Among the Trees, Hayward Gallery, 4th March to 17th May
As the destruction of the world’s forests accelerates, our bond with trees grows stronger. This timely exhibition brings together works from the last 50 years that explore our relationship with trees and forests. Robert Longo’s charcoal drawing of a massive tree dramatises the interconnectivity of arboreal life, while a 16-metre-long video portrait of a Finnish spruce by Eija-Liisa Ahtila evokes their potential scale. Resilient trees are shown entwined with human culture, thriving in cities and silently witnessing our ghastliest deeds.
Aubrey Beardsley, Tate Britain, 4th March to 25th May
Tate Britain stages the largest display of the English illustrator’s original drawings in Europe since 1966. Aubrey Beardsley contracted tuberculosis at the age of seven, dying in 1898 aged 25. Death hung over his life and his art. Feverishly prolific, his exuberantly decorative, erotically charged drawings delighted and shocked Victorian society. His advertisements and illustrations epitomised the Decadent movement and, according to Dada painter George Grosz, influenced “practically every modern designer after 1900.”

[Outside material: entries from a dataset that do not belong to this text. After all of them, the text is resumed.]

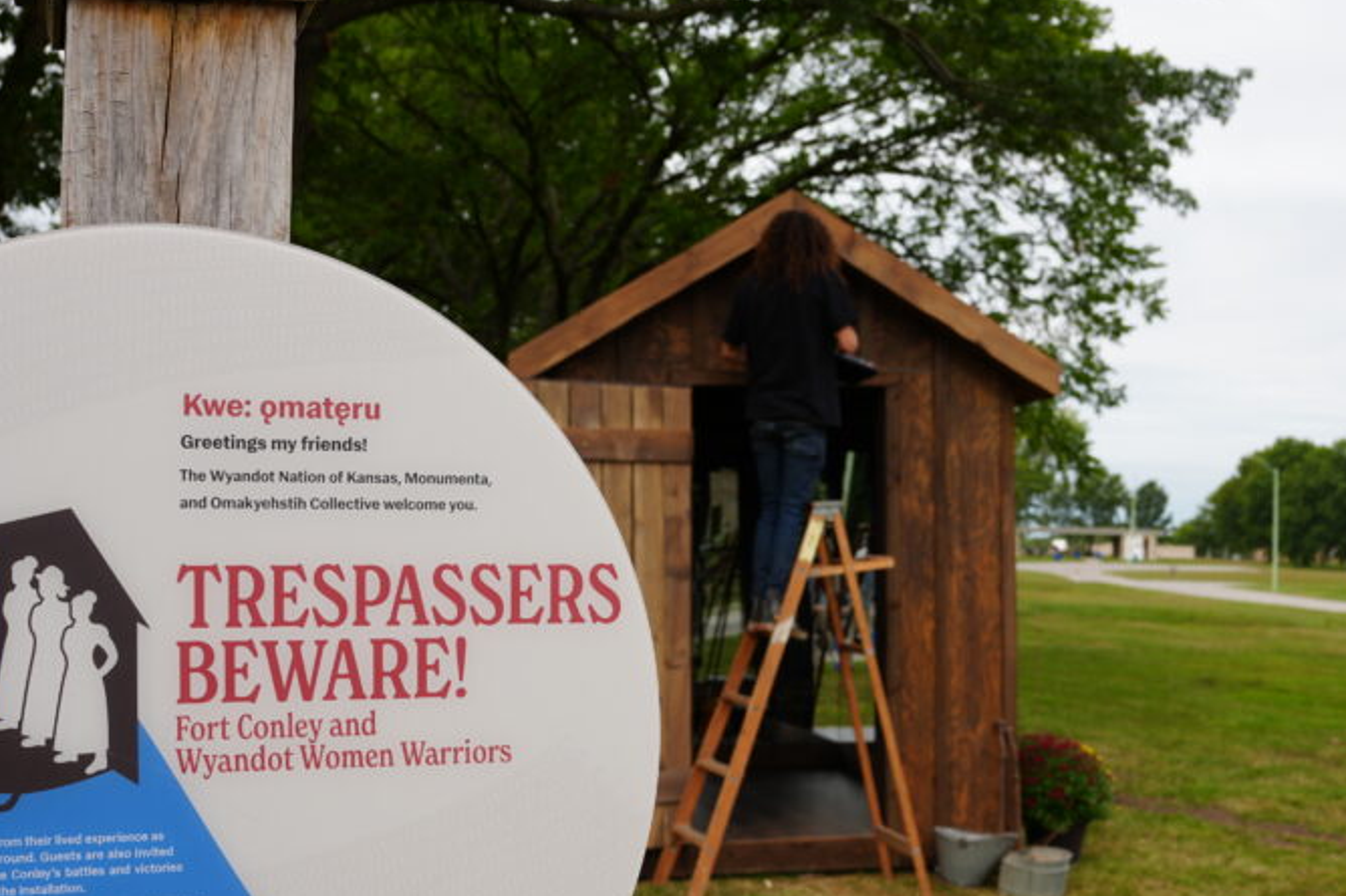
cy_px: 547
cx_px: 725
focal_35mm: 47
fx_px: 1745
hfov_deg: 42.1
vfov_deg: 28.7
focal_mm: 20.3
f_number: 5
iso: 100
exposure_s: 1/400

Cranach: Artist and Innovator, Compton Verney, 14th March to 14th June
His seductive nudes and bold portraits won Lucas Cranach the Elder (1472–1553) admiration all over Europe. Compton Verney is examining his achievement, borrowing masterpieces from the National Gallery, Waddesdon Manor and the Royal Collection to set besides its own vibrant panel, Lot and His Daughters. The exhibition also includes works by artists influenced by Cranach’s distinctive style, including Pablo Picasso, Raqib Shaw, Claire Partington and Michael Landy.